Civil Collection. Reverses the Rush Circuit Court’s order denying Flatrock’s motion to execute its judgment lien on Morris Stout’s interest in 46 acres of real estate previously owned by second-generation owner Stout and third-generation owner Tonia, as joint tenants with right of survivorship. Finds that the appeal is not mooted by Morris’ death and that the real estate is not exempt from execution on the judgment lien.

N.E. v. L.W.
Protective order. Reverses the denial of wife N.E.’s request for a protective order against husband L.W. Finds the hearing, in which the Marion Superior Court did not allow N.E. to testify or present evidence, was inadequate under the Indiana Civil Protection Order Act. Also finds the trial court erred in denying N.E.’s protection order petition on grounds that a no-contact order was in place. Remands with instructions for the trial court to conduct a new hearing on N.E.’s petition for protection order against L.W., determine whether N.E. has proven the allegations in her petition by a preponderance of the evidence and grant her all appropriate relief.

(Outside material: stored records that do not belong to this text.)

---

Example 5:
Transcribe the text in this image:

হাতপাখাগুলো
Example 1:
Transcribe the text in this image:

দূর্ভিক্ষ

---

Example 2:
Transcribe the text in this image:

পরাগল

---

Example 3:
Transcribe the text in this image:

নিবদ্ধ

In the Matter of the Termination of the Parent-Child Relationship of: St.W. and Se.W. (Minor Children), and A.W. (Father) v. The Indiana Department of Child Services (mem. dec.)
Juvenile termination. Affirms the termination of A.W.’s parental rights to children St.W. and Se.W. Finds there was sufficient evidence to support the termination was in the best interest of the children.  

Anthony Steven Williams, Jr. v. State of Indiana (mem. dec.)
Criminal. Affirms in part, reverses in part, remands for sentencing. Finds Anthony Williams, Jr.’s convictions of Level 3 felony criminal confinement and Level 5 felony battery with a deadly weapon do not violate the prohibition against double jeopardy. However, finds his conviction of Level 6 felonies battery resulting in moderate bodily injury and pointing a firearm do violate double jeopardy principles. Vacates the latter convictions and remands for entry of revised sentencing order. Finds, among other things, that the Hamilton Circuit Court did not err in enhancing two of Williams’ convictions for his use of the same deadly weapon and that there is sufficient evidence to support his criminal confinement conviction.

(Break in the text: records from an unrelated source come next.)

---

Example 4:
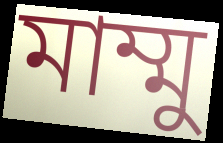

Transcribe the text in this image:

মাম্মু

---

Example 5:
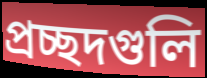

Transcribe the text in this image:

প্রচ্ছদগুলি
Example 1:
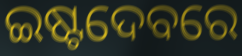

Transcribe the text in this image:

ଇଷ୍ଟଦେବରେ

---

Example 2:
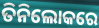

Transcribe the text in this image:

ତିନିଲୋକରେ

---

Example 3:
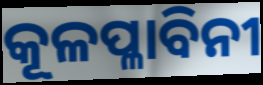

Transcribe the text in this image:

କୂଳପ୍ଳାବିନୀ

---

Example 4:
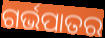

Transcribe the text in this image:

ଗର୍ଭପାତର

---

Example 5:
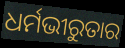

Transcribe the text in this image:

ଧର୍ମଭୀରୁତାର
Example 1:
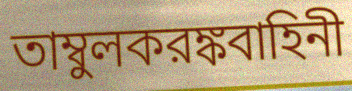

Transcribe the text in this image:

তাম্বুলকরঙ্কবাহিনী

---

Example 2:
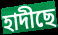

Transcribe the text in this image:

হাদীছে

Anthony W. French v. Jeffrey A. Lockwood (mem. dec.)
Civil plenary. Affirms the Madison Circuit Court’s entry of summary judgment for Jeffrey Lockwood on Anthony French’s complaint for damages. Finds French’s complaint was untimely as a matter of law and that the trial court did not err when it entered summary judgment for Lockwood.

Francisco Gallardo-Cortes v. State of Indiana (mem. dec.)
Criminal. Affirms Francisco Gallardo-Cortes’ eight-year sentence for conviction of Level 3 felony dealing in cocaine. Finds his sentence is not inappropriate in light of the nature of the offense and his character.  

Randall Patton v. Leann Morris (mem. dec.)
Civil plenary. Affirms the Vanderburgh Superior Court’s grant of Leann Morris’ complaint for declaratory judgment against Randall Patton. Finds the parties’ agreements are valid and enforceable and that the trial court’s entry of declaratory judgment in Morris’ favor is not clearly erroneous.

Jesse W. Lepley v. State of Indiana (mem. dec.)
Criminal. Affirms Jesse Lepley’s conviction of Level 5 felony battery. Finds there is sufficient evidence to support the conviction.

Darrell T. Green v. State of Indiana (mem. dec.)
Criminal. Affirms Darrell Green’s three-year sentence for conviction of Level 5 felony dealing in methamphetamine. Finds his sentence is not inappropriate in light of the nature of the offense and his character.

Antonio Terrell Miles v. State of Indiana (mem. dec.)
Criminal. Affirms the Marion Superior Court’s order that Antonio Miles pay a $100 fee upon his release from incarceration for conviction of Level 5 felony carrying a handgun without a license with a prior conviction; Level 6 felony criminal recklessness and Class C misdemeanor operating a motor vehicle without receiving a license.